Explainability focuses on explaining a black-box model's predictions, which is a top-down approach. The benefit of this approach is that resulting methods apply to black-box models, meaning that they apply to any machine learning model. The current state-of-the-art explainability technology is Shapley values, which we can use to determine the importance of each feature for any machine learning model. Perhaps we train a model to predict the price of a house and learn that zip code is the most important feature. The downside of this approach is the limitations inherent to a black-box structure. While this knowledge of importance provides general insight into how the model is making predictions, does it really explain anything? How a particular zip code impacts a model's predictions is still a mystery.

The sad truth is that Explainability often only points to common sense results -- not illuminating insights.

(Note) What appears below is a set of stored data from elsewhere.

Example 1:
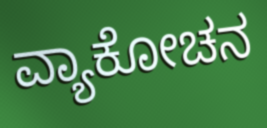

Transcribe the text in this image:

ವ್ಯಾಕೋಚನ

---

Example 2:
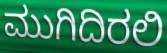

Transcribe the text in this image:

ಮುಗಿದಿರಲಿ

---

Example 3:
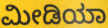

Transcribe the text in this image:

ಮೀಡಿಯಾ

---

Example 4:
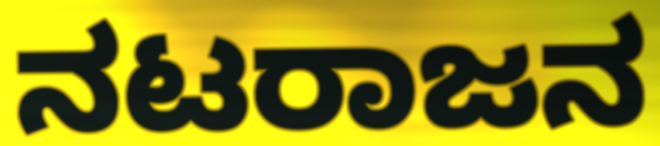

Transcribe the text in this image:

ನಟರಾಜನ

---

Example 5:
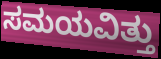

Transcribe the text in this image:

ಸಮಯವಿತ್ತು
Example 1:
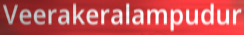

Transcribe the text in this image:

Veerakeralampudur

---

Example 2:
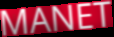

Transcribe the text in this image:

MANET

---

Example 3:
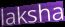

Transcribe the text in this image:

laksha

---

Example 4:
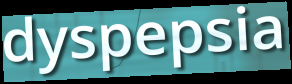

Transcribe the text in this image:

dyspepsia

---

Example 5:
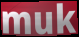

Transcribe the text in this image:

muk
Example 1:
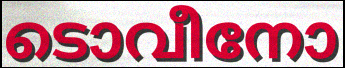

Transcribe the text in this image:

ടൊവീനോ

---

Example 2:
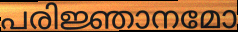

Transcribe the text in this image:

പരിജ്ഞാനമോ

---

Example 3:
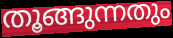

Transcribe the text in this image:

തൂങ്ങുന്നതും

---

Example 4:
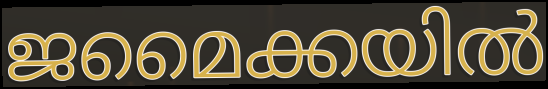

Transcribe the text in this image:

ജമൈക്കയിൽ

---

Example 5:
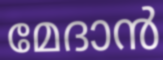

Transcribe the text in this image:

മേദാൻ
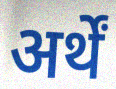
अर्थें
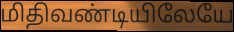
மிதிவண்டியிலேயே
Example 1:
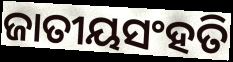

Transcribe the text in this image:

ଜାତୀୟସଂହତି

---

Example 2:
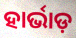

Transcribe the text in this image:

ହାର୍ଭାଡ଼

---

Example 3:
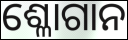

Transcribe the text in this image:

ଶ୍ଳୋଗାନ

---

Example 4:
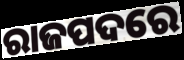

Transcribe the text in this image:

ରାଜପଦରେ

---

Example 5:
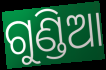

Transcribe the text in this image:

ଗୁଣ୍ଡିଆ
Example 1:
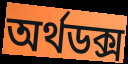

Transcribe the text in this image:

Interpretability is instead a bottom-up approach focused on providing transparency through calibrated models structured specifically with illuminating insights and control in mind. The downside to this approach is that it requires more input from the user; however, this input is invaluable for the model to understand the system in the way we expect. The benefit of this approach is that the resulting models are much easier to understand. For example, we can analyze the way a calibrated model handles individual features by charting the corresponding feature calibration layer -- the layer specific to calibrated models that calibrates the initial input for later layers. For a categorical feature like zip code, the result will be a bar chart that shows us the calibrated values for each zip code. So now we know not only that zip code is the most important feature, but also the relative impact each zip code has on the predicted price. This is a far more granular understanding.

Consistently Predicting How A Model Will Behave On Unseen Examples

Okay, so we have a way to dig deeper and understand the why. That's great. But we have to remember that why is an afterthought -- for example, something went wrong and we want to know why. Of course, the why is incredibly useful and plays a big part in understanding how a model will behave, but it does not provide any guarantees on future behavior. Trust comes from the ability to predict behavior, so the more consistently one can predict a model's behavior, the more one can trust that model.

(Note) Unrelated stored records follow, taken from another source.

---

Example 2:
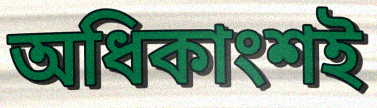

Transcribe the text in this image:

অধিকাংশই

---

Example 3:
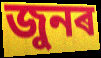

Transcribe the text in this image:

জুনৰ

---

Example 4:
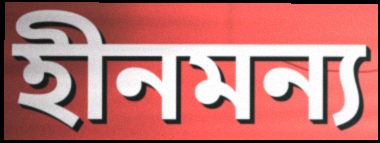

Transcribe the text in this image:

হীনমন্য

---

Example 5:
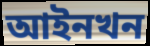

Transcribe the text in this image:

আইনখন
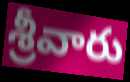
శ్రీవారు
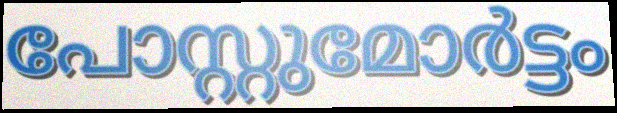
പോസ്റ്റുമോർട്ടം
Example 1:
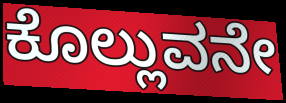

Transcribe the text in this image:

ಕೊಲ್ಲುವನೇ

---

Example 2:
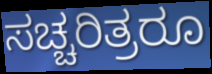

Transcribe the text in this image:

ಸಚ್ಚರಿತ್ರರೂ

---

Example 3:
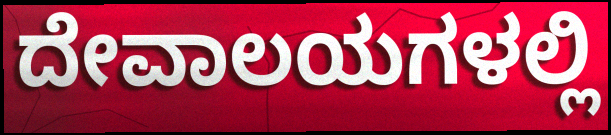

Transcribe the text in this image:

ದೇವಾಲಯಗಳಲ್ಲಿ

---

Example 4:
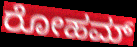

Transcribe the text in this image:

ರೋಹಮ್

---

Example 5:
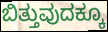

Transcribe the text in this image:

ಬಿತ್ತುವುದಕ್ಕೂ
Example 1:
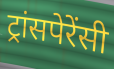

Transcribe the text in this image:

ट्रांसपेरेंसी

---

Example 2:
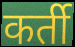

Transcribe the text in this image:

कर्ती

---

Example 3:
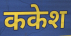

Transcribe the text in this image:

ककेश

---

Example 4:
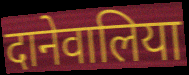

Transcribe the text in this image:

दानेवालिया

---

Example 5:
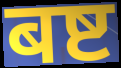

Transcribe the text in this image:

बष्ट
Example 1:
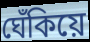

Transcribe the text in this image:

ঘেঁকিয়ে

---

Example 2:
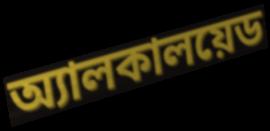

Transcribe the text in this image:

অ্যালকালয়েড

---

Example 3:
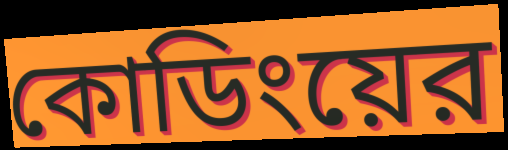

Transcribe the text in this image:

কোডিংয়ের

Consider using a machine learning model to predict credit score where one of the input features is how late someone is on their payments. The behavior we want and expect is for the model to produce a better credit score for someone who pays their bills sooner, all else being equal. We can imagine that it would be unfair to penalize someone for paying their bills sooner. Even if we can understand the why, with black-box modeling we have no such guarantee.

With calibrated modeling, we can constrain the shape of the model's function to provide certain guarantees. We call these shape constraints, and they come in many different flavors. The feature for payment lateness is a perfect fit for a decreasing monotonicity shape constraint. A decreasing monotonic functions's output always increases if the input decreases, and vice-versa. We want the model (function) to produce a higher credit score (output) if payment lateness (input) decreases, all else being equal. With PyTorch Lattice, just configure this behavior before training and it will be guaranteed. Pretty cool, right?

Now, if you're not here to predict credit scores, you might be wondering how shape constraints can help you. What about the age of a house when predicting its price? Time since last repair for predictive maintenance? Number of similar items purchased when trying to predict a sale?

Hopefully it's clear that many real-world features operate under these or similar constraints because they are part of real-world systems with certain fundamental rules. While we can hope that black-box models learn what we would expect from data, the ability to guarantee the behaviors we expect enables a higher level of trust in a model and eliminates toil.